M&A Crystal Ball: A Fund Run on Big Banks Raises the Spectre for Further Sector Consolidation

By February 22, 2019 April 3rd, 2019 General
Big bank investor flight fuels outlook for mergers and acquisitions

2018 was not kind to the world’s biggest banks.

Faced with the perfect storm of global economic headwinds, whipsawing markets, and a raft of compliance scandals, the most staid names in the sector were handed the near-impossible task of preserving and/or restoring investor confidence.

Steven Holden of Copley Fund Research clearly illustrated this deep impact in a study published on Smartkarma.

Holden swept through 255 global equity funds and the holdings of the 18 largest financial institutions (by total assets) from across three regions – the US, EMEA, and Asia.

What he discovered was nothing short of alarming: Bank share ownership plunged through 2018 for all but four stocks, with the number of funds selling far outnumbering those buying.

Large global banks - key changes in ownership 2018

“It is clear that global investors are shying away from exposure towards many of the global mega-banks. Though most of these stocks have already endured a tough ride in 2018, the severity of the exodus points to a broader drop in confidence among global investors,” wrote Holden, summing up his findings of the study.

M&A’s Uplifting Effect

What could this worrying trend of investor flight possibly lead to? It shouldn’t come as a shock that such dips in confidence might actually spur increased bouts of M&A activity among the “mega-banks”.

Mergers and acquisitions have historically proven to be a near-surefire way to reverse risk-off moods, as well as usher in much-needed stability during periods of uncertainty.

About a decade ago, with the global financial crisis in full force, Bank of America (BofA)’s acquisition of Merrill Lynch (ML) helped stave off a total unravelling of the retail brokerage.

Fast-forward to early 2019, under relatively healthier economic conditions. News of BB&T’s decision to acquire SunTrust and rebirth the combined entity as the sixth-largest US commercial bank by assets lifted shares of both companies.

These two mergers may have happened under different circumstances but they have one key benefit in common: the promise of cost savings – and lots of them.

For BofA and ML, it meant shaving as much as US$7 billion in expenses over a four-year period.

For BB&T and SunTrust, the lure of a more than 10 percent cut in running costs, thanks to shuttering redundant branches and digital systems.

Lower operating expenses widen operating margins, which, in turn, free up cash for other purposes. Whether using that cash to pay down existing debt or to invest in digital transformation, a strengthened financial state almost always builds confidence in investors.

● What you need to do:
a) Answer these from the bank mergers article:
(i) How many global equity funds did Holden examine?
(ii) How much in expenses could Bank of America and Merrill Lynch cut, and over what period?
(iii) What rank among US commercial banks by assets would the combined BB&T and SunTrust hold?
b) Can you sum up the bank mergers article in two sentences?
c) Carry on the bank mergers article from its last sentence.
The items after the article have no role in any of this work.

● Data excerpts:
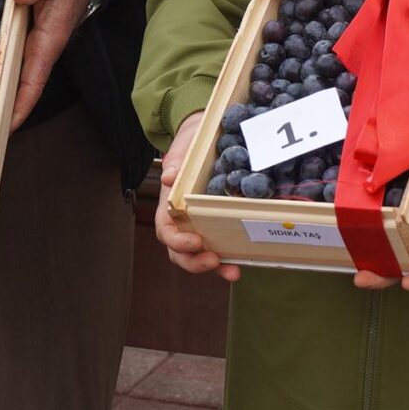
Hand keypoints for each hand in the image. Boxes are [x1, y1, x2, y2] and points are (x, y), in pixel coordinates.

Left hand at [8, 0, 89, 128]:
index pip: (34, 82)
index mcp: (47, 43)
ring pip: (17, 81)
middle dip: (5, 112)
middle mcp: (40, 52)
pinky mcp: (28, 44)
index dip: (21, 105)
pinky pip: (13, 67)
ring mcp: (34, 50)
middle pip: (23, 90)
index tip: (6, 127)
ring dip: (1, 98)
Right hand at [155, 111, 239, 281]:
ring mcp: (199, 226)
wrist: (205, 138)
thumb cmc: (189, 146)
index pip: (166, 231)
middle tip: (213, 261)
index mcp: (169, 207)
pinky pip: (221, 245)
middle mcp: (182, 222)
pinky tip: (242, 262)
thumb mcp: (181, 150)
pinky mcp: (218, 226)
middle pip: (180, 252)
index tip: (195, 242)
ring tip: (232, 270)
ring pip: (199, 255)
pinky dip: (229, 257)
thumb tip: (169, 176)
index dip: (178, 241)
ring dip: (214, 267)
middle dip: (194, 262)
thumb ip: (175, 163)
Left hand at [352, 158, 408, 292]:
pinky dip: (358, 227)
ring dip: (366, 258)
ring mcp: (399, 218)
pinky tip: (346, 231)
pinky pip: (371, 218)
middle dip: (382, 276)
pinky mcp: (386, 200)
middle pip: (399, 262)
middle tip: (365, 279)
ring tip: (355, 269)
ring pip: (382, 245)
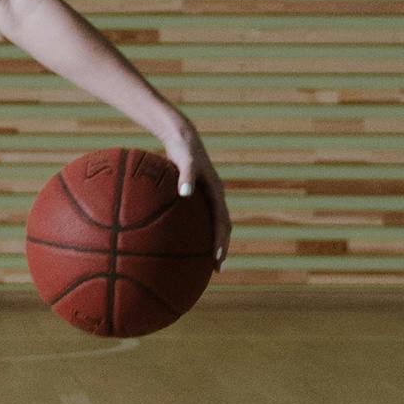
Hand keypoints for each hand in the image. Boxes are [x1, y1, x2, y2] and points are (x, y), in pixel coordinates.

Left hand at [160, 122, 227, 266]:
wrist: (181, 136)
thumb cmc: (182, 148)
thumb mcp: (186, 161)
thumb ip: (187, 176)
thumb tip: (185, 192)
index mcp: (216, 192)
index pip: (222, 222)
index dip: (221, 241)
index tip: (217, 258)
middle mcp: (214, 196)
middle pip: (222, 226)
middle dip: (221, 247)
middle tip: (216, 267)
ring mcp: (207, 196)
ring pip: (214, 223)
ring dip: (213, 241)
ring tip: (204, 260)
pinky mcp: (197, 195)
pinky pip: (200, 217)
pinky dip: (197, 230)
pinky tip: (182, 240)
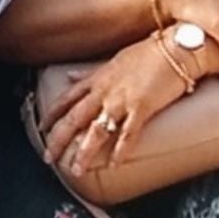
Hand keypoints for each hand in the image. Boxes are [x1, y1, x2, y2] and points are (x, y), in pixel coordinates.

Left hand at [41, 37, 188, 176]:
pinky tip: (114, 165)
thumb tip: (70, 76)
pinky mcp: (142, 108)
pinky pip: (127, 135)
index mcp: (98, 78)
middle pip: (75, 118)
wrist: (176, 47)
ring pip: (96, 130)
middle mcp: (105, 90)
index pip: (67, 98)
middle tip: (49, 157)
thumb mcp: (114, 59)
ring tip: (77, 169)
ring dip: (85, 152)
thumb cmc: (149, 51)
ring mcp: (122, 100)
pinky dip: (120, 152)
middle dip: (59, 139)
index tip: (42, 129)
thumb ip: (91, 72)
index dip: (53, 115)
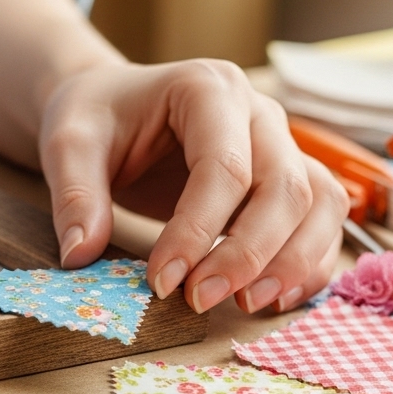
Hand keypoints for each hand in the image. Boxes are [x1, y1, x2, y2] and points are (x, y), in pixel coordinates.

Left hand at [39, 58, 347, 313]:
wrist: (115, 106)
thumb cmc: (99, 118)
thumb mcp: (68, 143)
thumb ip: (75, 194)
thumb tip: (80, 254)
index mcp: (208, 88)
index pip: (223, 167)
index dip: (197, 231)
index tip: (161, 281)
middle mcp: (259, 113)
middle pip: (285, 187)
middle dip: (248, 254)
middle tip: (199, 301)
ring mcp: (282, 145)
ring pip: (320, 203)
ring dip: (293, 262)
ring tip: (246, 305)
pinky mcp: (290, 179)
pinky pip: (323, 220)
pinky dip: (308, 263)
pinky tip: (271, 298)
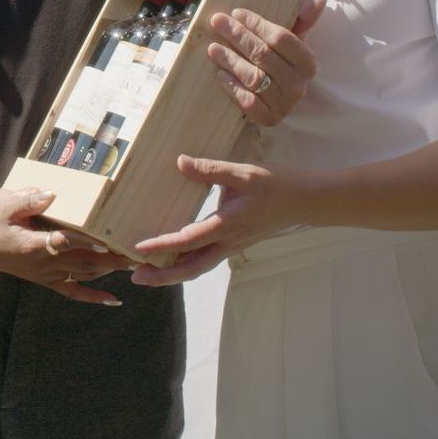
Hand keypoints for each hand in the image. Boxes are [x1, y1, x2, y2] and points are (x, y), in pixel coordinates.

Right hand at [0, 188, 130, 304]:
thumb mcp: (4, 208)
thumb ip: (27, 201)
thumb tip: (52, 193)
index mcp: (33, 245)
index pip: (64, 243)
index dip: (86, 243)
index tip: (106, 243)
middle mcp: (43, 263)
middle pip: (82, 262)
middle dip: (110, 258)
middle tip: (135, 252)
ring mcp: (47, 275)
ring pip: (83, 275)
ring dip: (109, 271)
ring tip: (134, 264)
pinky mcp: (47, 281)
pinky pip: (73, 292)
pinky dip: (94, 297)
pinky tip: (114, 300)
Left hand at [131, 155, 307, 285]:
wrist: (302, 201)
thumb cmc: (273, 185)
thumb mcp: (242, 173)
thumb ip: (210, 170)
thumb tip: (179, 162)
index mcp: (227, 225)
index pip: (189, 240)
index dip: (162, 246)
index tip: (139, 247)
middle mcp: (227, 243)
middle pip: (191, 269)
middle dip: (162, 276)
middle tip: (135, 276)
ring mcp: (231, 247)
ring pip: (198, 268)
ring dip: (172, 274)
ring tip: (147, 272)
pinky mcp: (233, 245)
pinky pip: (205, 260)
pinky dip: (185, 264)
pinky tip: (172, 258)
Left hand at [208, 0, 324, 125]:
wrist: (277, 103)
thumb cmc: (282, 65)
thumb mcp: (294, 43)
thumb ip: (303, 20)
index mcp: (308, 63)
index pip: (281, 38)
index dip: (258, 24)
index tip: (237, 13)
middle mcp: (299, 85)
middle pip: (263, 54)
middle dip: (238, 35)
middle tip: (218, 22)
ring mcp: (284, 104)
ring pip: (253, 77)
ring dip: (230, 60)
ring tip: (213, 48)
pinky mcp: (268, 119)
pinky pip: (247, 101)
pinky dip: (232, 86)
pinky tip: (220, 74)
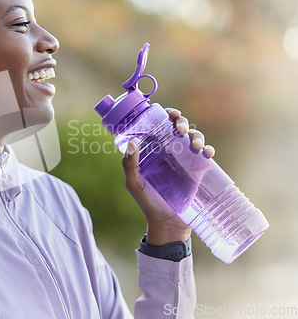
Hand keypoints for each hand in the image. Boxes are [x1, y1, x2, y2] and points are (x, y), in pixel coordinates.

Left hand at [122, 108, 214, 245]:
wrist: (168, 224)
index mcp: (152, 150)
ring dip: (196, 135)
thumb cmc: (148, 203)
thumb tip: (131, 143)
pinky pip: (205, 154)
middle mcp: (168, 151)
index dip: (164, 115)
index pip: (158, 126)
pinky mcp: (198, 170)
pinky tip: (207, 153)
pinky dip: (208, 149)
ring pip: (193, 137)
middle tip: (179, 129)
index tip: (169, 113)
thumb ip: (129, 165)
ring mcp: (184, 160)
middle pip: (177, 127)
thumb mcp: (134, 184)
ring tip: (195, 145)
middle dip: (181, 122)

--

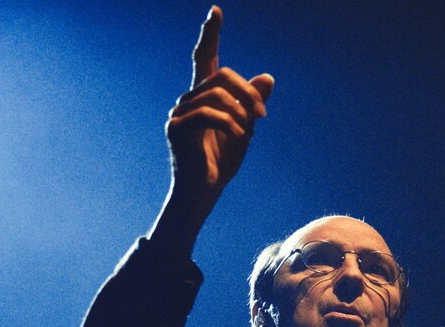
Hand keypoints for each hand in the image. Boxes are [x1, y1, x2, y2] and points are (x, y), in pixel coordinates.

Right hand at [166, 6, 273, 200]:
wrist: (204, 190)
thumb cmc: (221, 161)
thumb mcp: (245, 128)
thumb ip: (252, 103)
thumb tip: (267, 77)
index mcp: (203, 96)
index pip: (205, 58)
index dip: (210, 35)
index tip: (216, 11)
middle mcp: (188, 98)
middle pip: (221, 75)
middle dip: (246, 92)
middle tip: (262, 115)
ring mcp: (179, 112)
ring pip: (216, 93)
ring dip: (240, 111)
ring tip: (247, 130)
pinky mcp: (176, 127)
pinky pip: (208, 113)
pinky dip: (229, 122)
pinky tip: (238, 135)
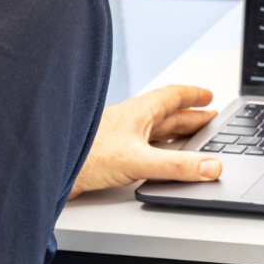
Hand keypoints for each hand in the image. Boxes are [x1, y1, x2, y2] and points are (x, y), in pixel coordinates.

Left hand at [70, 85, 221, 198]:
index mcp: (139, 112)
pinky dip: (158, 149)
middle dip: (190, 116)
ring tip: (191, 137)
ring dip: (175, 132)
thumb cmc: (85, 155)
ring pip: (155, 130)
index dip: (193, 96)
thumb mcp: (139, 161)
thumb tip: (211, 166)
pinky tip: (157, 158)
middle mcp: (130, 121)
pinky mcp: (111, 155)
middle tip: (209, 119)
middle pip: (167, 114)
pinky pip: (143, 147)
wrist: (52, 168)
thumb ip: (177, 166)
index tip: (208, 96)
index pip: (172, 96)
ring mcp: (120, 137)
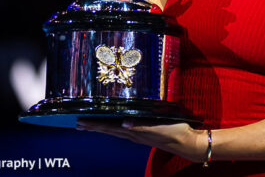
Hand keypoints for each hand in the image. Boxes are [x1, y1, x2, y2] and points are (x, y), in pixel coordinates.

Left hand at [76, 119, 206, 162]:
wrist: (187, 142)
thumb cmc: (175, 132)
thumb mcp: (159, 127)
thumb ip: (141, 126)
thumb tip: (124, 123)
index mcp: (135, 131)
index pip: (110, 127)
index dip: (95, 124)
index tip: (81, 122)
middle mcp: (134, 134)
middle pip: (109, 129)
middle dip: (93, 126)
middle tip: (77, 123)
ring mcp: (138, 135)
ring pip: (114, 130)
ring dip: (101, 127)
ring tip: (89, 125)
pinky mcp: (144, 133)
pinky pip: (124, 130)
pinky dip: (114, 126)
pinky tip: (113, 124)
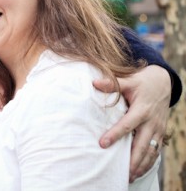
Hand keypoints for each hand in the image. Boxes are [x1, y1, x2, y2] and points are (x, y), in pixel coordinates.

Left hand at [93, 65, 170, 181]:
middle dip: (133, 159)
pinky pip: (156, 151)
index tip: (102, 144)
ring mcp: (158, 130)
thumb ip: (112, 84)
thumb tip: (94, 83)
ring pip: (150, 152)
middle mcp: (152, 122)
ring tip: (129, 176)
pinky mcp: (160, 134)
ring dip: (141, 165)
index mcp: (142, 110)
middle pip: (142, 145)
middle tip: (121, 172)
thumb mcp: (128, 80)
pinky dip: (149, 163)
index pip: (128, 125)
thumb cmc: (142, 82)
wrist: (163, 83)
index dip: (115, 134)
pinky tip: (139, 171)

● Outputs for the tasks:
a)
(i) 255
(ii) As much as US$7 billion over four years
(iii) Sixth-largest

b) A study by Steven Holden of Copley Fund Research of 255 global equity funds found that ownership of bank shares fell through 2018 for all but four of the 18 largest financial institutions, which points to a broader drop in investor confidence in the mega-banks. That investor flight might spur more mergers and acquisitions, which have historically restored stability, and the Bank of America–Merrill Lynch and BB&T–SunTrust deals both promised large cost savings, which strengthen finances and build investor confidence.

c)
Deutsche Bank-Commerzbank

But the BB&T and SunTrust marriage may only be the tip of the iceberg of what’s to come for the year ahead.

Also red-hot on the prospective list is Germany’s Deutsche Bank (DB) and Commerzbank (CB).

The catalyst? DB’s persistent struggles to pull itself out of a financial quagmire after four years of declining revenues, with no viable plan to reverse its misfortunes.

Add to the challenge a constant string of lawsuits, regulatory investigations, heavy fines (US$17 billion in the past decade), and soured bets, like the US$1.6 billion loss it incurred on a pre-financial crisis municipal-bond wager. It’s not surprising DB features among the six banks suffering from the highest investor flight, based on Holden’s study.

Adding insult to injury, the current weakened state of investor confidence could deteriorate still further: A credit-rating downgrade on the bank has led to higher borrowing costs, making a recovery even more difficult to achieve.

Just like BofA-ML, the common narrative put forward by market pundits is that either DB find some miraculous way to turn things around, or be subject (quite possibly) to a government-arranged marriage with domestic competitor CB.

Barclays-Standard Chartered

Elsewhere in the UK, a merger between Barclays and Standard Chartered doesn’t seem so far-fetched, either.

The idea was initially mooted in May 2018, when Barclays began studying the viability of merging with another international bank.

Since then, the impetus to go through with it has only increased with a no-deal Brexit looking more likely than not.

Creating this hypothetical British banking juggernaut will bring the duo financial security and business synergy.

Financially, their combined balance sheet would help withstand any Brexit fallout post-29 March. And, on the synergistic front, Barclays’s established UK business will more than complement Standard Chartered’s entrenched presence in far-flung emerging markets, like Africa.

A merger of this magnitude, at least in theory, carries the potential to deliver a confidence boost for investors seeking stability and room for growth.

More Reasons to Deal

In addition to the aforementioned factors, there are other reasons why more consolidation could happen in the financial services sector this year.

For example, looser US regulations and a tax overhaul are freeing up increasing hoards of cash on bank balance sheets – ammunition to do deals with in the States.

In fact, an M&A report prepared by Ernst & Young showed that the value of M&A activity in 2018 (US$196.5 billion) rose by 139 percent from the year before (US$82.3 billion).

 

Annual increase in financial services merger activity 2018

 

Then, there’s the argument of cannibalisation caused by the presence of too many small players competing in a single market.

As BofA Chief Executive Brian Moynihan aptly puts it, “There are now 6,000 odd banks [in the US], and you’ll find them continuing to consolidate.”

It’s time to ratchet up those wagers on the next banks in line to get hitched. The return of lost confidence from institutional investors is not far off.